> [YOUR TASK]: Among the lines below, count those that include "read", and state the count alone.

> [Stored data]:

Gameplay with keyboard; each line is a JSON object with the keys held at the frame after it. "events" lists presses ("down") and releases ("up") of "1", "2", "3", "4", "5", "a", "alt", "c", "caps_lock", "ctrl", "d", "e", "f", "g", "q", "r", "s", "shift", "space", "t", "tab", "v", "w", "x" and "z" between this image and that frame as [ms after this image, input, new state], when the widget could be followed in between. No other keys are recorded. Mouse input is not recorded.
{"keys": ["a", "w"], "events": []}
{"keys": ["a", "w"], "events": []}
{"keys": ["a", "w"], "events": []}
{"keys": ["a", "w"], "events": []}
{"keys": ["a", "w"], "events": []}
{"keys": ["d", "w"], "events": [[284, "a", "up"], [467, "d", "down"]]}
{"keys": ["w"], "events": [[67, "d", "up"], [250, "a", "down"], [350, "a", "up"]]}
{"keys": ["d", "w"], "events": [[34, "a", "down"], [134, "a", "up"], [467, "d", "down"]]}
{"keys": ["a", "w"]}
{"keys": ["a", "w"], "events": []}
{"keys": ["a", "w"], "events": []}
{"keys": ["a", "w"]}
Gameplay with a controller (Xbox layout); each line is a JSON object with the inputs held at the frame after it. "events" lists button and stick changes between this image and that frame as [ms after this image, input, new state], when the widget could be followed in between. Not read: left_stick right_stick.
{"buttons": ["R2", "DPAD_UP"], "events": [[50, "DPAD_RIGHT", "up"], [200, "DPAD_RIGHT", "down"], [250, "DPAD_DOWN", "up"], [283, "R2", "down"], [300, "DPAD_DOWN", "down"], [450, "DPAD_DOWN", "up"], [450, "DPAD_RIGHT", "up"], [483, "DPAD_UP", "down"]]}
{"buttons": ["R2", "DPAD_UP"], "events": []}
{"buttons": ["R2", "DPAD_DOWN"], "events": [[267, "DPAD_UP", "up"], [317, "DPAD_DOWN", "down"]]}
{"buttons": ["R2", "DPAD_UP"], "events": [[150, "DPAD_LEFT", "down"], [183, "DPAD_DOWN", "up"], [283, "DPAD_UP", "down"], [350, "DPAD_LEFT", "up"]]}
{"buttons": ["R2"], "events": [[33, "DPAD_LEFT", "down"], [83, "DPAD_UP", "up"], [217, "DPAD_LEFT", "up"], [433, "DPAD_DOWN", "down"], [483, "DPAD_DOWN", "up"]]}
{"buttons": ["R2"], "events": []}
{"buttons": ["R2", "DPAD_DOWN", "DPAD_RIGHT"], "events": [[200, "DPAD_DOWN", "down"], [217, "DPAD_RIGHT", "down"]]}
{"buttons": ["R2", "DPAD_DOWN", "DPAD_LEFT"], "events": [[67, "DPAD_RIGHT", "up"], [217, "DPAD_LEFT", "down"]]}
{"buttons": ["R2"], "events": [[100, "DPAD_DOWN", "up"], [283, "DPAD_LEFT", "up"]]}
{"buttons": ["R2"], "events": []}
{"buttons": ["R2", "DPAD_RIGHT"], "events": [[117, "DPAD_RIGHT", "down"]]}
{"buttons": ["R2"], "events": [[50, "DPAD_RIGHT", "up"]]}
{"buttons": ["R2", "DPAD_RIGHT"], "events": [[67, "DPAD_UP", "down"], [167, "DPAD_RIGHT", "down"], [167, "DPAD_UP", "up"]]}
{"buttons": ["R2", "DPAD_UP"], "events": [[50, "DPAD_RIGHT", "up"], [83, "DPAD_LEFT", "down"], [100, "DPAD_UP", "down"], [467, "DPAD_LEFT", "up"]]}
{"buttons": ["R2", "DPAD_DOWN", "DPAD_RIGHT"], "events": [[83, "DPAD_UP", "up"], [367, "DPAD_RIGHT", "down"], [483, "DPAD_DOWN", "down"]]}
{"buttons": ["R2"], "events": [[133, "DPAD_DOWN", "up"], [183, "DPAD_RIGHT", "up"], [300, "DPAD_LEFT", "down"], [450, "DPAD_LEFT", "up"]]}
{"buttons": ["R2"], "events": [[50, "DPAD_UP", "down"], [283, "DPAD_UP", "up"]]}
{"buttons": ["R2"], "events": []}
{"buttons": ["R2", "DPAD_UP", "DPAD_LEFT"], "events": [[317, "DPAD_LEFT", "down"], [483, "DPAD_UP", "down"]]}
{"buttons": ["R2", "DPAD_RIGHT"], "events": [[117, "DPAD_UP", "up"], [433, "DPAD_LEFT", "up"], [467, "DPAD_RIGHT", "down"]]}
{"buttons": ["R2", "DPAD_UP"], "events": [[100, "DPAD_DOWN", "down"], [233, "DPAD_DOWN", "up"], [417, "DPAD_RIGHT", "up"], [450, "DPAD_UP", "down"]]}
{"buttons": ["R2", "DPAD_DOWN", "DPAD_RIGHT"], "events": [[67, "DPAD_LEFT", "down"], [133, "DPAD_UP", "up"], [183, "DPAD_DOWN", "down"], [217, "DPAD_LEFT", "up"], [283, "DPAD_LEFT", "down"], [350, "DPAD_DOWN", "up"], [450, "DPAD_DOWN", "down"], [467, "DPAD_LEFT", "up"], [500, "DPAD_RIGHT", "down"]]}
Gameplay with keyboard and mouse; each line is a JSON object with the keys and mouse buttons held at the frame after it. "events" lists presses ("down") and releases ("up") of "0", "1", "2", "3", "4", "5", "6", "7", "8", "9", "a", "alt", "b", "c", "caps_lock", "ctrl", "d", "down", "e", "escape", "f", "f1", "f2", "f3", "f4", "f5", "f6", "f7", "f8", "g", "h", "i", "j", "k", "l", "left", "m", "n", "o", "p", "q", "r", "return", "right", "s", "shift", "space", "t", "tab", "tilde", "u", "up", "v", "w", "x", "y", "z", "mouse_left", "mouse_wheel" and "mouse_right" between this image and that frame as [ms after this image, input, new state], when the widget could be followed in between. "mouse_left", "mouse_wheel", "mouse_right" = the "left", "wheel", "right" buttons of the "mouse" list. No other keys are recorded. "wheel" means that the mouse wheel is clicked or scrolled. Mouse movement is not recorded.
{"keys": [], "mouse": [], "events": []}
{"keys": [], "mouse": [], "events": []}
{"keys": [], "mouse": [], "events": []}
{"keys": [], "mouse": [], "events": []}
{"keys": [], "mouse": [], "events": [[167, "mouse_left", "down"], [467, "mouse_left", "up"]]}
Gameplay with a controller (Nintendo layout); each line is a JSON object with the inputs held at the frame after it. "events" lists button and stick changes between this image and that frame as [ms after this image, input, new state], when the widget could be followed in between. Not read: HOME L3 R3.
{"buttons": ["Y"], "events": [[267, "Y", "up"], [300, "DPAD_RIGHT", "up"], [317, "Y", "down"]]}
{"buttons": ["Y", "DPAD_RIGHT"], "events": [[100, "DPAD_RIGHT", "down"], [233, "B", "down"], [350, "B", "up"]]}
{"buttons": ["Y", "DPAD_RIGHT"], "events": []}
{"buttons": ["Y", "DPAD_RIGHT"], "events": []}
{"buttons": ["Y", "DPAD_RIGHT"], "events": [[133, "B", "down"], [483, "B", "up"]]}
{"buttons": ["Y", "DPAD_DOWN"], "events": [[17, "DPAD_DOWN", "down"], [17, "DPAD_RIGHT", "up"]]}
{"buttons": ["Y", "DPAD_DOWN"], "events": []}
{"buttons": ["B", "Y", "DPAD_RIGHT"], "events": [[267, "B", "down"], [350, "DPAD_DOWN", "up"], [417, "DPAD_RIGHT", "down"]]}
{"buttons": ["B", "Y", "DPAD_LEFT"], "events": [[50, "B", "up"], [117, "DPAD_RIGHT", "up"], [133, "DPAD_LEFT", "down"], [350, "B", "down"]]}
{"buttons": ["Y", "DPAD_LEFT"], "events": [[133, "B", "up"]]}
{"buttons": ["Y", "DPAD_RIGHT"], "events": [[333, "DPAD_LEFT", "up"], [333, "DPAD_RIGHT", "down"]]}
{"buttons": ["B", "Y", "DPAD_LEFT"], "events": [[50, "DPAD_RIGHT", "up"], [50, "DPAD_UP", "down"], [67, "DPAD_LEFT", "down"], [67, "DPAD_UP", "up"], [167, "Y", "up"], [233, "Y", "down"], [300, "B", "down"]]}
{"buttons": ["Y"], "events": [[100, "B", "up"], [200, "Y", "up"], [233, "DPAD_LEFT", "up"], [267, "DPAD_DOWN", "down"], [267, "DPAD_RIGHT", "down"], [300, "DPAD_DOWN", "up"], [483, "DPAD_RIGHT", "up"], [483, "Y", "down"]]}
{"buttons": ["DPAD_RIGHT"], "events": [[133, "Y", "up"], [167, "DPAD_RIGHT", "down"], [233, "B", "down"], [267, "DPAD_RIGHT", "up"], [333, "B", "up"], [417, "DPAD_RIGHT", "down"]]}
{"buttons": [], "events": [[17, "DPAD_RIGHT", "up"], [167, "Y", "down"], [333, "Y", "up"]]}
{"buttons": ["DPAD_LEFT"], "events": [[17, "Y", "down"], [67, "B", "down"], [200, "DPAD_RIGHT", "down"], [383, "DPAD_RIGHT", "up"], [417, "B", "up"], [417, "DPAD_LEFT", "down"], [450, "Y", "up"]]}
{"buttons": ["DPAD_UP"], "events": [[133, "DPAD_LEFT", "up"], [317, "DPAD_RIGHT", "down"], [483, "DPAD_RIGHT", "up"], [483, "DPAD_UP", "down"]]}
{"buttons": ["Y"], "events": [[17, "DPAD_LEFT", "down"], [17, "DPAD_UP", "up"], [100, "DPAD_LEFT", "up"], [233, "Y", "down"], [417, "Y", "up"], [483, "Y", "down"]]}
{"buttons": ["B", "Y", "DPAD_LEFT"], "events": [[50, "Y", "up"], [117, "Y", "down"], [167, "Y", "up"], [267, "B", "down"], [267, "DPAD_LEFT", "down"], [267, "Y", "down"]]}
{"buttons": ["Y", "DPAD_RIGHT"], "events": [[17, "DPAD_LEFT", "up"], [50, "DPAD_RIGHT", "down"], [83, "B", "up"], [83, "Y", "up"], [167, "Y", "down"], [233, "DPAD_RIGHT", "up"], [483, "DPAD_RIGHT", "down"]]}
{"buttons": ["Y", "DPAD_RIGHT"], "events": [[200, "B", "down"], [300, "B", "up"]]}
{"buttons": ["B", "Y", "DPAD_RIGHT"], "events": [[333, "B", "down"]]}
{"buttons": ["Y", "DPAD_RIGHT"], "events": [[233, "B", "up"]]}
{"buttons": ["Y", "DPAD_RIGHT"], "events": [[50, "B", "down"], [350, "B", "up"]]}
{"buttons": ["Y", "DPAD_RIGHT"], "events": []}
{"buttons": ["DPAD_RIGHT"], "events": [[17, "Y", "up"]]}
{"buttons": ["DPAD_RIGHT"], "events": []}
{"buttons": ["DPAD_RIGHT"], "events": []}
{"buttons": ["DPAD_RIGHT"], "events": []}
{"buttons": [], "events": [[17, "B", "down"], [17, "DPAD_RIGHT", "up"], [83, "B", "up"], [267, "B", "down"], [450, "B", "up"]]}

> [RESULT]: 2